To urge the dogs forward, I shout “hike!” which is followed by what the dogs can only interpret as a more convincing version of the same from McGrath, who watches our progress from a snowmobile farther back. “Hike” is interspersed with “whoa”—the verbal brake applied after a fall. “Gee” and “haw”—for right and left, respectively—are the other commands I’m armed with, but the dogs know this course and don’t need direction from a beginner like me.
It’s 14 degrees out, and I’m warm. I’m concentrating on bending my knees before the curves and enveloping the towline with white-knuckles hidden by gloves—in fact, my arms are shaking a bit from the effort. At the end of this 1K loop, I call a final “whoa!” to halt the dogs’ progress. They’re rewarded with a treat.
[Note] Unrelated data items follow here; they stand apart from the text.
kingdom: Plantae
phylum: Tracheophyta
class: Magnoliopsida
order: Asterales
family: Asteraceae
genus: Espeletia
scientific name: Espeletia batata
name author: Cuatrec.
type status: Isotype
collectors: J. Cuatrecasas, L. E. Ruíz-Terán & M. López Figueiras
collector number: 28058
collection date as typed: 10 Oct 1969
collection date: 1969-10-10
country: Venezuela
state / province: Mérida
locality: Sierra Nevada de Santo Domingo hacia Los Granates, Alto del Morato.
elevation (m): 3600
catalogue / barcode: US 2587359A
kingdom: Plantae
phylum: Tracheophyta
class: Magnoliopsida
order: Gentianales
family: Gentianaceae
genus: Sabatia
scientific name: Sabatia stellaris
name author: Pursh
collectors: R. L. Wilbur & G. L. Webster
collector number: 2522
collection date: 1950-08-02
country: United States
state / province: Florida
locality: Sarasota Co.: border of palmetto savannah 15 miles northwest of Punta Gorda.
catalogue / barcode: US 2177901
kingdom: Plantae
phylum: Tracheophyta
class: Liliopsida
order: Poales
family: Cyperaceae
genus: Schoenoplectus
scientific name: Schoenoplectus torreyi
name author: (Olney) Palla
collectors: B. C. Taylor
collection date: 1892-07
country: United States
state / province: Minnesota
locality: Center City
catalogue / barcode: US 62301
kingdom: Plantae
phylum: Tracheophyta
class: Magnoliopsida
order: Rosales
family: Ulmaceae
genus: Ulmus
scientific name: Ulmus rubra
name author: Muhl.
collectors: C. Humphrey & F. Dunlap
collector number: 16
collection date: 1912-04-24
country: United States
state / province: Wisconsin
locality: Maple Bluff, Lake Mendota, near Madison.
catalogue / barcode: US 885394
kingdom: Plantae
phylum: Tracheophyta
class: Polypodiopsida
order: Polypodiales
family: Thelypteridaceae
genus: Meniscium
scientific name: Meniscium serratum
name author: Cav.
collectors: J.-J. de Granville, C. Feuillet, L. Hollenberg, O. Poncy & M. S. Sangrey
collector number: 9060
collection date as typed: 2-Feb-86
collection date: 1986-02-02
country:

My reward is the unexpected connection that I—someone whose only pet has been a goldfish—felt with the dogs. I’d also expected skijoring to feel physically awkward, but it was quite the opposite: natural, fluid—when I wasn’t falling, that is.
As I take more loops behind the dogs, I progress from five falls, to two falls and finally just one. This controlled coast has an undercurrent of uncertainty: It’s the recognition that the dogs, as trained as they are, still might find a mink or a scent fascinating and veer off the trail, taking me with them.
Such unpredictability keeps my stomach dropping and the excitement rising. But as this particular human-and-dog roller coaster stays on track, I know that even when I fall again, I’ll get back up, hold on tightly and enjoy the wild ride.
Laura Kearney is the former managing editor of Wisconsin Trails.
Harness the fun:
Besides skis and boots, equipment needs are minimal: skijor belt for the skier, racing harness for each dog, towline and a brass snap to attach it to the harness, and a carabiner, which hooks the towline to your belt and serves as a release when needed. Equipment is relatively inexpensive and sold at many ski shops.
Where to Hit the Trail
Many skijorers bemoan the lack of trails open to the sport. Some suggest snowmobile trails as an option—with hesitation, given the obvious associated risks. Here are some they recommend: the Bridal Mountain bike trails of Lapham Peak near Waukesha; Minocqua Winter Park; Justin Trails B&B Resort in Sparta; and the pet area at Indian Lake Park near Madison.